KCGY
- Laramie, Wyoming; United States;
- Broadcast area: Cheyenne/Laramie area
- Frequency: 95.1 MHz
- Branding: Y-95 Country

Programming
- Format: Country music
- Affiliations: Compass Media Networks

Ownership
- Owner: Townsquare Media; (Townsquare License, LLC);
- Sister stations: KARS-FM, KOWB

History
- First air date: 1983
- Call sign meaning: Curt Gowdy (former owner)

Technical information
- Licensing authority: FCC
- Facility ID: 14753
- Class: C
- ERP: 100,000 watts
- HAAT: 326 meters (1,070 ft)
- Transmitter coordinates: 41°18′34″N 105°27′11″W﻿ / ﻿41.30944°N 105.45306°W

Links
- Public license information: Public file; LMS;
- Webcast: Listen live
- Website: y95country.com

= KCGY =

Radio station in Laramie, Wyoming

KCGY (95.1 FM) is a radio station broadcasting a country music format. Licensed to Laramie, Wyoming, United States, the station serves Laramie and nearby Cheyenne. The station is currently owned by Townsquare Media and features programming from Westwood One.

The station is the FM flagship for Wyoming Cowboys football and basketball; games are simulcast with sister station KOWB.

KCGY FM was originally put on the air by Curt Gowdy. The station's call sign, KCGY, was created using his initials (C. G.).

==History==
Gowdy, a Green River native and University of Wyoming alumnus, purchased the existing Laramie AM station, KOWB (1290 AM), in 1966.
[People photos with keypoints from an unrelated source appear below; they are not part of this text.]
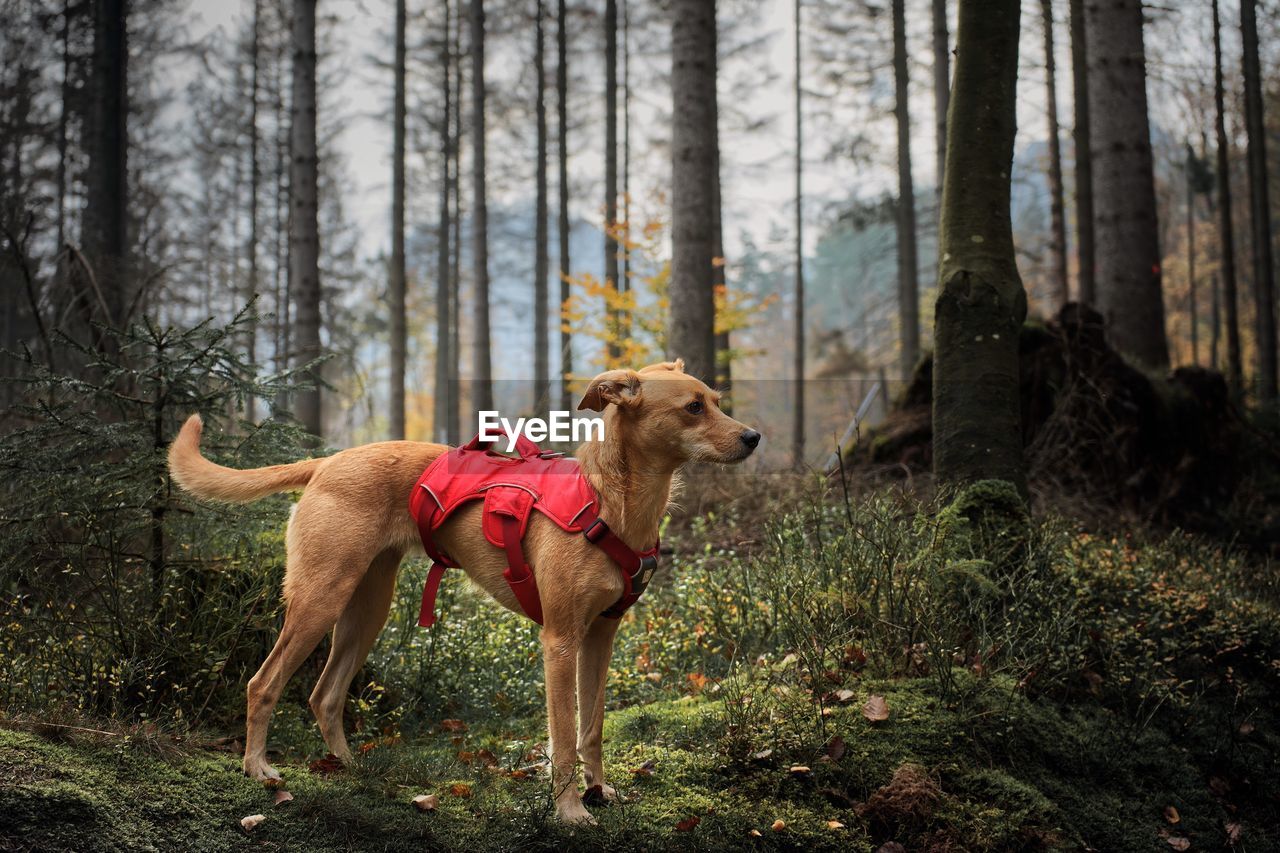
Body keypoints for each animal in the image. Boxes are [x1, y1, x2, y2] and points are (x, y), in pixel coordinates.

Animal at [163, 356, 752, 819]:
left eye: (717, 402)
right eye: (693, 408)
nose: (754, 437)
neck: (611, 501)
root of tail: (328, 460)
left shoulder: (601, 636)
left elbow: (592, 729)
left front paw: (599, 792)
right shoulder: (560, 641)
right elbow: (563, 738)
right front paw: (570, 811)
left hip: (366, 608)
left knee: (324, 694)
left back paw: (351, 769)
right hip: (319, 599)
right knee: (263, 684)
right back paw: (258, 768)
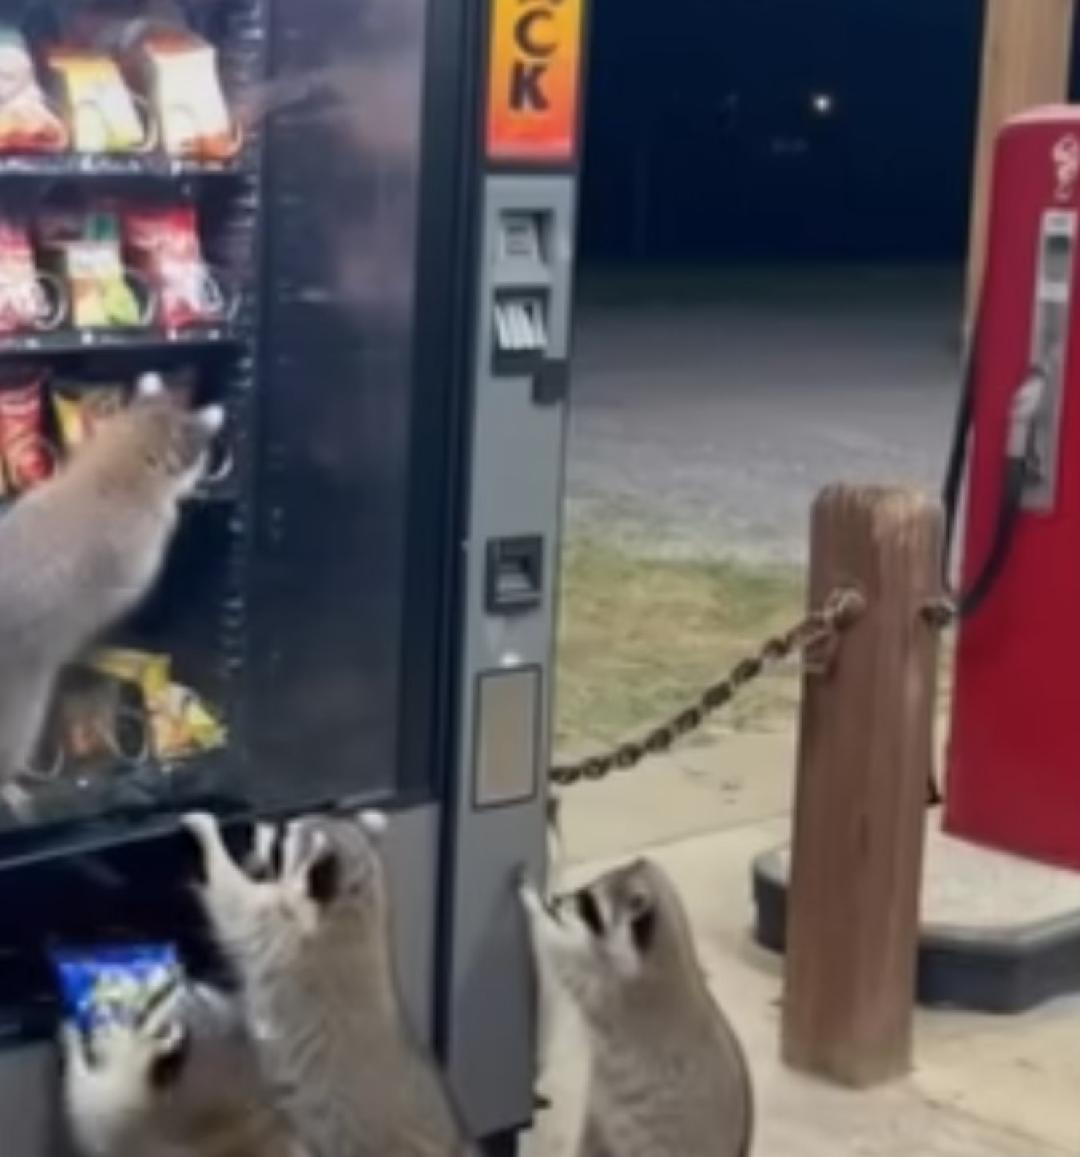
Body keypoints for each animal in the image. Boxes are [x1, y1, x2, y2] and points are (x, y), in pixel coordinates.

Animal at [182, 809, 477, 1157]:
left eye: (281, 839)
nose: (256, 826)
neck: (355, 897)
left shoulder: (287, 937)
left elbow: (234, 899)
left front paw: (208, 836)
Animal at [519, 857, 754, 1157]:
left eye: (588, 904)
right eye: (585, 892)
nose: (556, 899)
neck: (667, 941)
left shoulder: (613, 989)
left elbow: (564, 962)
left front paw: (534, 906)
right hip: (604, 1124)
KCGY first signed on in 1978. The station and KOWB were eventually sold by Gowdy's company in 1992. Eventually the stations were sold to what was then Clear Channel Communications, the precursor to iHeartMedia.

In January 2021, Townsquare Media consolidated its two competing Country stations in the market, making KCGY the sole dedicated Country brand for the cluster. KCGY briefly simulcast on sister station KLEN (106.3 FM) before that station flipped to a top 40 format.